▶ [Task details]: Render the text of the listing below as a Markdown table with a row number in the "No." column and each line in the "Line" column, skipping blank lines. Leave out the pictures.

*** Begin section ***

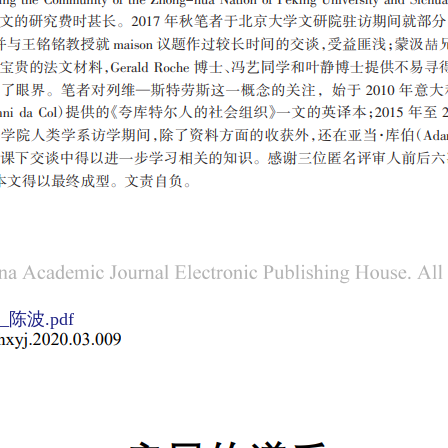
波.pdf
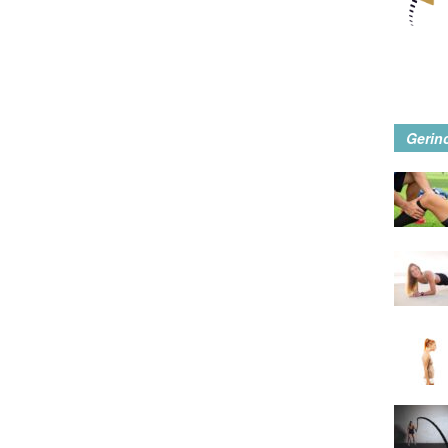
Gerin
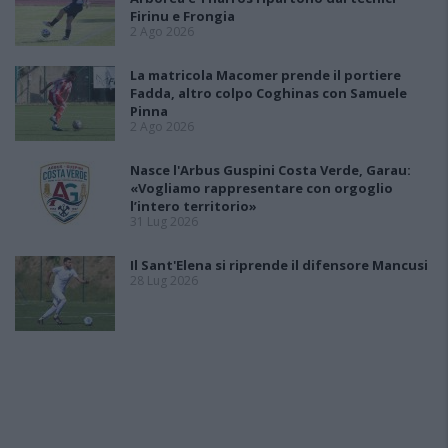
Firinu e Frongia
2 Ago 2026
La matricola Macomer prende il portiere
Fadda, altro colpo Coghinas con Samuele
Pinna
2 Ago 2026
Nasce l'Arbus Guspini Costa Verde, Garau:
«Vogliamo rappresentare con orgoglio
l’intero territorio»
31 Lug 2026
Il Sant'Elena si riprende il difensore Mancusi
28 Lug 2026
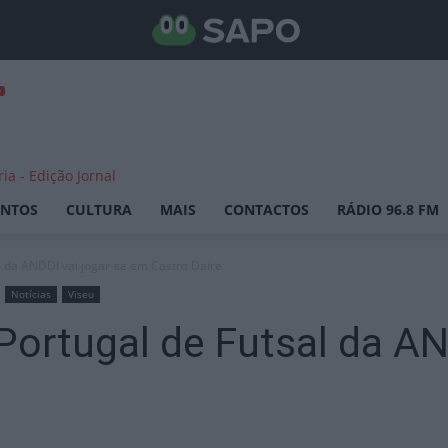
ENTOS
CULTURA
MAIS
CONTACTOS
RÁDIO 96.8 FM
 da ANDDI vai jogar-se em Castro Daire
Notícias
Viseu
rtugal de Futsal da AND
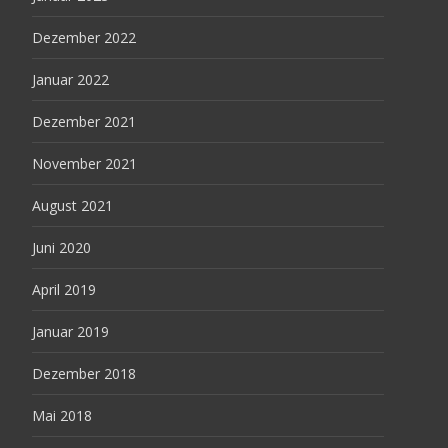
Dezember 2022
Januar 2022
Dezember 2021
November 2021
August 2021
Juni 2020
April 2019
Januar 2019
Dezember 2018
Mai 2018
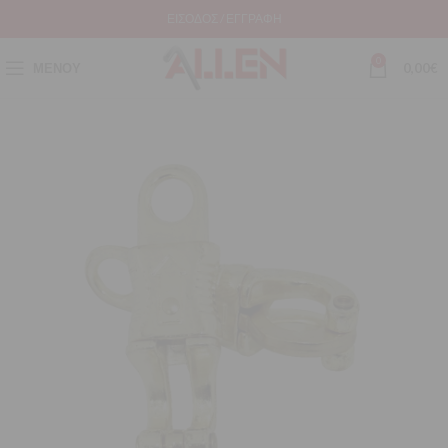
ΕΊΣΟΔΟΣ / ΕΓΓΡΑΦΉ
0
ΜΕΝΟΎ
0,00
€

*** End section ***

▶ [Solution for this problem]:
| No. | Line |
|---|---|
| 1 | 波.pdf |
| 2 | Gerin |
| 3 | Firinu e Frongia |
| 4 | 2 Ago 2026 |
| 5 | La matricola Macomer prende il portiere |
| 6 | Fadda, altro colpo Coghinas con Samuele |
| 7 | Pinna |
| 8 | 2 Ago 2026 |
| 9 | Nasce l'Arbus Guspini Costa Verde, Garau: |
| 10 | «Vogliamo rappresentare con orgoglio |
| 11 | l’intero territorio» |
| 12 | 31 Lug 2026 |
| 13 | Il Sant'Elena si riprende il difensore Mancusi |
| 14 | 28 Lug 2026 |
| 15 | ENTOS |
| 16 | CULTURA |
| 17 | MAIS |
| 18 | CONTACTOS |
| 19 | RÁDIO 96.8 FM |
| 20 |  da ANDDI vai jogar-se em Castro Daire |
| 21 | Notícias |
| 22 | Viseu |
| 23 | rtugal de Futsal da AND |
| 24 | Dezember 2022 |
| 25 | Januar 2022 |
| 26 | Dezember 2021 |
| 27 | November 2021 |
| 28 | August 2021 |
| 29 | Juni 2020 |
| 30 | April 2019 |
| 31 | Januar 2019 |
| 32 | Dezember 2018 |
| 33 | Mai 2018 |
| 34 | ΕΊΣΟΔΟΣ / ΕΓΓΡΑΦΉ |
| 35 | 0 |
| 36 | ΜΕΝΟΎ |
| 37 | 0,00 |
| 38 | € |